Infine, e d’altronde, azzardata appare l’affermazione della Corte d’appello per cui, per risolvere i problemi legati al malfunzionamento del depuratore, il Sindaco avrebbe potuto far ricorso ai suoi poteri contingibili ed urgenti: essendo quantomeno dubbio che un’ordinanza contingibile ed urgente possa mettere riparo ad una situazione di protratta inottemperanza la cui soluzione richiede, per contro, interventi strutturati e articolati nel tempo (né, invero, come dedotto dal ricorrente, appare pertinente la citazione di Sez. 4, n. 58243 del 26 settembre 2018, T., Rv. 274950, che aveva riconosciuto la responsabilità di un Sindaco, a conoscenza della situazione di pericolo per l’incolumità e la sicurezza pubblica, in relazione ai reati di omicidio colposo e lesioni personali colpose cagionati dall’aggressione di un rilevante numero di cani detenuti da un cittadino in un terreno non recintato, e quindi in un contesto fattuale ben diverso da quello rilevante in questa sede).

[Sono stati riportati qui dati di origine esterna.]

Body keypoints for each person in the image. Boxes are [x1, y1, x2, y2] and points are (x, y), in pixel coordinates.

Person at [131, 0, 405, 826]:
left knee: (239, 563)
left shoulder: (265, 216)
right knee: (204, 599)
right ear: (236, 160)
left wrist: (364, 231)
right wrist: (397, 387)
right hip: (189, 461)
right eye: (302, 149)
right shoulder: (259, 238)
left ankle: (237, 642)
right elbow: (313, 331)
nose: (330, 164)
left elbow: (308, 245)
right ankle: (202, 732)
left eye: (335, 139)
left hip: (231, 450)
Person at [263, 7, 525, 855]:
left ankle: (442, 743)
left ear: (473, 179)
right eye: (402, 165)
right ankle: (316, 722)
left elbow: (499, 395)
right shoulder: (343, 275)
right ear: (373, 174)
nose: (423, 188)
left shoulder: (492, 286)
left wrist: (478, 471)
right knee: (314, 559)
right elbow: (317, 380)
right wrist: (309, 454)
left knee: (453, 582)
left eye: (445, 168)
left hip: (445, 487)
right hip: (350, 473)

La sentenza impugnata meriterebbe, quindi, di essere annullata con rinvio ai giudici dell’appello affinché questi chiariscano i profili innanzi indicati.

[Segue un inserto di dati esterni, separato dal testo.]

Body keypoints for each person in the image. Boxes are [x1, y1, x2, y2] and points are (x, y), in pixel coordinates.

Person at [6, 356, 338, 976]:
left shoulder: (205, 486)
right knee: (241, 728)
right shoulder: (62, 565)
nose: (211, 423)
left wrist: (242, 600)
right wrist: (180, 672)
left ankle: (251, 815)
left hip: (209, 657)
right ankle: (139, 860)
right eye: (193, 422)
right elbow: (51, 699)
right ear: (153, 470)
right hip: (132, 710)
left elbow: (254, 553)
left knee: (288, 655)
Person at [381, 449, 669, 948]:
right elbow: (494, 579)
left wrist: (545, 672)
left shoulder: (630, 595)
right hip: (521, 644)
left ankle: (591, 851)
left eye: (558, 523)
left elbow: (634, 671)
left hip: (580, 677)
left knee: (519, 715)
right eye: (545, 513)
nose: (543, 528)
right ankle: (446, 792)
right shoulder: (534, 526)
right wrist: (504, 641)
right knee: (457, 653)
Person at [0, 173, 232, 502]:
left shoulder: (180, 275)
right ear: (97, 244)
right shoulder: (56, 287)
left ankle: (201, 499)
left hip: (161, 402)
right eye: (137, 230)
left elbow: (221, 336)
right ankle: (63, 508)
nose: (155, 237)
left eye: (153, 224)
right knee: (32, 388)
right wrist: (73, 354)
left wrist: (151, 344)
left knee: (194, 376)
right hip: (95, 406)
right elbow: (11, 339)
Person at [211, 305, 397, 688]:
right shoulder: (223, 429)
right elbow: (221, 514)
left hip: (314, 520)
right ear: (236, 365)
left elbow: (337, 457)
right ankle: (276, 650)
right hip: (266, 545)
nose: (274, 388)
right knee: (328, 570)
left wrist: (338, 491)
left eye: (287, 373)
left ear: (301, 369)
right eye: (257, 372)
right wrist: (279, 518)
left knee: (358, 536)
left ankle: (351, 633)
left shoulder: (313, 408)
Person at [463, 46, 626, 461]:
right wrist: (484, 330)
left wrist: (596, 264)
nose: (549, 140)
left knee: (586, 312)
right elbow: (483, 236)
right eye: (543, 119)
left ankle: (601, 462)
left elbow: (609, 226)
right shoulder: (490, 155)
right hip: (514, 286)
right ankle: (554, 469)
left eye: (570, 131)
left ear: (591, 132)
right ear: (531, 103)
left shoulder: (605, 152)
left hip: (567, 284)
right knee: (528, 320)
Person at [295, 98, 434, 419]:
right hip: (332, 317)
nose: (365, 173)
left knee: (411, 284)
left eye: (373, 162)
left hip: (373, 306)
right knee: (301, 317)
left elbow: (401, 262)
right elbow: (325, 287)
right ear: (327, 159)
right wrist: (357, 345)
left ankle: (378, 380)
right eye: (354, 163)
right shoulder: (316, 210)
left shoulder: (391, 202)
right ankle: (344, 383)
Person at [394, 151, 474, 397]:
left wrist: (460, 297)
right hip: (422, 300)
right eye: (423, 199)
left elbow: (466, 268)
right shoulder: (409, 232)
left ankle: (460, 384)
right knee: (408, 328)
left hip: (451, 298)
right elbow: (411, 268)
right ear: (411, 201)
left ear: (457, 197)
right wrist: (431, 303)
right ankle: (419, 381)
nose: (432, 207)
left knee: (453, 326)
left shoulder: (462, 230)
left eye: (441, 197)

Ma tale annullamento è precluso nel caso di specie.
Infatti, pur con le precisazioni svolte sulla mancata definizione della condotta che avrebbe RAGIONE_SOCIALE il rifiuto, dal tenore delle sentenze di merito emerge che l’imputato, Sindaco di Ascea, era a conoscenza del disservizio relativo al malfunzionamento del depuratore della frazione Catona «sin dal 2015» e che – scrivono i Giudici dell’appello – avrebbe dovuto attivarsi «sin da subito».
Pertanto, ricordato che il rifiuto di atti d’ufficio (art. 328, comma 1, cod pen.) è un reato istantaneo (e non un reato di durata, come invece assunto nel capo di imputazione) e che, quindi, si consuma nel momento in cui viene manifestato il rifiuto (espresso o implicito, nei termini precisati) dell’atto dovuto il tempus commissi delicti è collocabile, al massimo, nell’anno 2015.
Da quel tempo decorre il termine prescrizionale: pari, nel massimo, a sette anni e mezzo (trattandosi di delitto per il quale la legge prevede la pena inferiore a sei anni).
Di conseguenza, pur computando sessanta giorni di sospensione per impedimento del difensore nel primo grado di giudizio, il reato risulta estinto per il decorso della prescrizione.
Va, dunque, disposto l’annullamento senza rinvio della sentenza impugnata.
P.Q.M.
Annulla senza rinvio la sentenza impugnata perché il reato è estinto per prescrizione.